Indexing JSON Data in MySQL
Storing JSON in a relational database is something developers have done for quite some time. There are a variety of reasons why you would want to store JSON in a database table - user preferences and configuration data are two good examples. The JSON Data Type was introduced to MySQL in version 5.7.8. This data type allows us to store valid JSON in a database column and run queries based on the values in the JSON.
The Potential Issue
When storing JSON data in MySQL, we can query the database based on values within that JSON. We can accomplish this using a variety of JSON specific MySQL functions. The potential issue is that query performance can degrade over time as the number of rows increases. When this happens with other data types, one solution to help query performance is to add an index to one or more columns. Since MySQL 8.0.13, we have had the ability to create functional indexes. Functional indexes allow us to create indexes based on expressions, not column data. We can leverage this feature to create an index based on JSON values.
Getting Started
Before creating an index, let’s create a simple table with a column containing JSON data.
CREATE TABLE `vehicle` (
`id` INT NOT NULL AUTO_INCREMENT,
`vehicle_data` JSON NOT NULL,
PRIMARY KEY (`id`));
Once we have the table created, let’s add some data.

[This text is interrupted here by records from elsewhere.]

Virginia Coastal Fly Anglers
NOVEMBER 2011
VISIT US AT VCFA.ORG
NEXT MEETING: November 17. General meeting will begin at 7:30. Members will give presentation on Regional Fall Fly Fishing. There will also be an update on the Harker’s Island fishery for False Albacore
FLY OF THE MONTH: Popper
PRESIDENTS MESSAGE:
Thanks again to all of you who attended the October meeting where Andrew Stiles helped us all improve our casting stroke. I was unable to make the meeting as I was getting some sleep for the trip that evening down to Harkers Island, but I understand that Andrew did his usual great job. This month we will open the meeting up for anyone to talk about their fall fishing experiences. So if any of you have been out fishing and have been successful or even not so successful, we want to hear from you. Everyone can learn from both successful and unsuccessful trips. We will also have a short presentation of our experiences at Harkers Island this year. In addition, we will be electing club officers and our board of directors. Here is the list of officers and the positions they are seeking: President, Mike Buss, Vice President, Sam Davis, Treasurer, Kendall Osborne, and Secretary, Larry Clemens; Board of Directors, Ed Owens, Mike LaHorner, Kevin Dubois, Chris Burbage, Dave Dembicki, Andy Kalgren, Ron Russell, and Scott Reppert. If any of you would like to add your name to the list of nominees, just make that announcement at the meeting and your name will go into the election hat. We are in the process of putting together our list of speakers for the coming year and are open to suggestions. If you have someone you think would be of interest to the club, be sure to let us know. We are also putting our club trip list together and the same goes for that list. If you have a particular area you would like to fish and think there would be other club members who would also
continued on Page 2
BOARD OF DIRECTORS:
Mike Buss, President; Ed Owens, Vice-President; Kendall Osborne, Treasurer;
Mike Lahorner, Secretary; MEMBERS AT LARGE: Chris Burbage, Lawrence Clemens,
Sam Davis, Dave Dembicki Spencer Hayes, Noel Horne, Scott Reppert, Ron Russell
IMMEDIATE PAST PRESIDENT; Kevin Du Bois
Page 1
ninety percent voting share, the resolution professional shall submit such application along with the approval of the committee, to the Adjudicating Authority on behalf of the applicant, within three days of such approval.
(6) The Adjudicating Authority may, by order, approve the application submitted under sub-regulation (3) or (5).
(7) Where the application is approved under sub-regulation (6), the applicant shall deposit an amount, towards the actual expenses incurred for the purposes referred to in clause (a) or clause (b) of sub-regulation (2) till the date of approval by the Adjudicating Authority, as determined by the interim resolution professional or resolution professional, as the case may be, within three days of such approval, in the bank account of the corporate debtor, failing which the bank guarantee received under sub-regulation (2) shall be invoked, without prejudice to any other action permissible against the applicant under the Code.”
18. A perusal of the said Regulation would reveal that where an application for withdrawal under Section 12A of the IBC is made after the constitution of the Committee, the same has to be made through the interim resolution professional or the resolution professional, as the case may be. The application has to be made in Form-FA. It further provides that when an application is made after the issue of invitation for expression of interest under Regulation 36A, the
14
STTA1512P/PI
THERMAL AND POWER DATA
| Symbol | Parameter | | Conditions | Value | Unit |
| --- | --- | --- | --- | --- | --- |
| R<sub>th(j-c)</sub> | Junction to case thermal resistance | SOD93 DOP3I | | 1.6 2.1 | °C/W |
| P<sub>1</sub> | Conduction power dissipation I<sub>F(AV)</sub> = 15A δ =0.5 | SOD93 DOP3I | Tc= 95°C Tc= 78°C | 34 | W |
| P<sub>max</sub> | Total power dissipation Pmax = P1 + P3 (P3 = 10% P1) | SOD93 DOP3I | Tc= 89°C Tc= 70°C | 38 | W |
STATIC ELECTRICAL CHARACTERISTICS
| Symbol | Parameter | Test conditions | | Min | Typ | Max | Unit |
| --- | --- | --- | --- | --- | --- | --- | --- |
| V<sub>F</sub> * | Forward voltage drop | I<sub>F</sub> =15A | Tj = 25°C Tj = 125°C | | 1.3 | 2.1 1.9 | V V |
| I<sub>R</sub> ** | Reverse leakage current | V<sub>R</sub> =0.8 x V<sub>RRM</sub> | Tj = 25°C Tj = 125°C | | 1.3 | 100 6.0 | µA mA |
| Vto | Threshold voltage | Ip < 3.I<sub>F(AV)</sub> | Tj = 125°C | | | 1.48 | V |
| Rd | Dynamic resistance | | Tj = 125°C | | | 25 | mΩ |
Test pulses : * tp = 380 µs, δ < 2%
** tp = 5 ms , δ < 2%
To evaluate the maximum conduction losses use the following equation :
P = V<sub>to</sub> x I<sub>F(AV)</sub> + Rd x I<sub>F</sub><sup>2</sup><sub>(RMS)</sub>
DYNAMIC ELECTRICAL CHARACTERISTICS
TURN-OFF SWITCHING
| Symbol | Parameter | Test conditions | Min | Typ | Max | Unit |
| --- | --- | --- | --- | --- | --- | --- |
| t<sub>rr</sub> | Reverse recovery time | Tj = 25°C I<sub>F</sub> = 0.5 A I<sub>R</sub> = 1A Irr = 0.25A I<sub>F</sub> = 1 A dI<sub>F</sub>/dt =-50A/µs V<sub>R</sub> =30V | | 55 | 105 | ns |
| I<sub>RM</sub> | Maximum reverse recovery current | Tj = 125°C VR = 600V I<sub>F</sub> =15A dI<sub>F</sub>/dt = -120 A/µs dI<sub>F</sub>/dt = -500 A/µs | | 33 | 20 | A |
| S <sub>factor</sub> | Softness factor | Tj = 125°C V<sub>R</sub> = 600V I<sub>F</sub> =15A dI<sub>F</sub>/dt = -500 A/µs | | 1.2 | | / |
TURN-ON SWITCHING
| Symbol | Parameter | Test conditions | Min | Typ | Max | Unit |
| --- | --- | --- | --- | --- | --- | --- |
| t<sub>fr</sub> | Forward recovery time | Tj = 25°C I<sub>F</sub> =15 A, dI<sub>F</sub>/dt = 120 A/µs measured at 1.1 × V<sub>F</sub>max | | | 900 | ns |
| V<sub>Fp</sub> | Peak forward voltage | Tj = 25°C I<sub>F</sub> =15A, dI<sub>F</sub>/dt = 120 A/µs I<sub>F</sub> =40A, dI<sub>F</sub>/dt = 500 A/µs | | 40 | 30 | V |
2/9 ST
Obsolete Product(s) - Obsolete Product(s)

INSERT INTO vehicle(vehicle_data) values('{"first_name":"Austine","last_name":"Okill","gender":"Polygender","manufacturer":"GMC","model":"Sierra Hybrid","year":2006,"vin":"5TDBK3EH7BS492643","color":"Maroon"}');
INSERT INTO vehicle(vehicle_data) values('{"first_name":"Carrissa","last_name":"McGowing","gender":"Female","manufacturer":"Dodge","model":"Avenger","year":2000,"vin":"WBAPM7C53AE594359","color":"Maroon"}');
INSERT INTO vehicle(vehicle_data) values('{"first_name":"Mirabella","last_name":"O''Tuohy","gender":"Female","manufacturer":"Mercury","model":"Mountaineer","year":1997,"vin":"YV4902DZ7E2611356","color":"Red"}');
INSERT INTO vehicle(vehicle_data) values('{"first_name":"Marni","last_name":"Fratczak","gender":"Female","manufacturer":"Ford","model":"F150","year":2005,"vin":"WAUVT68EX5A254703","color":"Indigo"}');
INSERT INTO vehicle(vehicle_data) values('{"first_name":"Marcelo","last_name":"Cellone","gender":"Male","manufacturer":"Dodge","model":"Dakota","year":2004,"vin":"WBAPH5C55BF851378","color":"Turquoise"}');
INSERT INTO vehicle(vehicle_data) values('{"first_name":"Wilden","last_name":"Norwell","gender":"Bigender","manufacturer":"Mercury","model":"Sable","year":1996,"vin":"WAUHFAFL1EA004615","color":"Turquoise"}');
INSERT INTO vehicle(vehicle_data) values('{"first_name":"York","last_name":"Hemerijk","gender":"Male","manufacturer":"Dodge","model":"Dakota","year":2002,"vin":"JTDZN3EU7FJ032100","color":"Teal"}');
INSERT INTO vehicle(vehicle_data) values('{"first_name":"Paquito","last_name":"Chappelow","gender":"Male","manufacturer":"Ford","model":"Falcon","year":1967,"vin":"WA1EY94L67D885695","color":"Crimson"}');
INSERT INTO vehicle(vehicle_data) values('{"first_name":"Klarrisa","last_name":"Ryott","gender":"Female","manufacturer":"Mitsubishi","model":"Tredia","year":1988,"vin":"1GD12YEG1FF019807","color":"Teal"}');
INSERT INTO vehicle(vehicle_data) values('{"first_name":"Maurice","last_name":"Minot","gender":"Male","manufacturer":"Acura","model":"Vigor","year":1992,"vin":"3C63DRLL0CG858281","color":"Indigo"}');
Here is a more readable example of the JSON we are storing.
{
"first_name":"Austine",
"last_name":"Okill",
"gender":"Polygender",
"manufacturer":"GMC",
"model":"Sierra Hybrid",
"year":2006,
"vin":"5TDBK3EH7BS492643",
"color":"Maroon"
}
Running a Query
Here is a query we can use to filter our data based on the vehicle manufacturer.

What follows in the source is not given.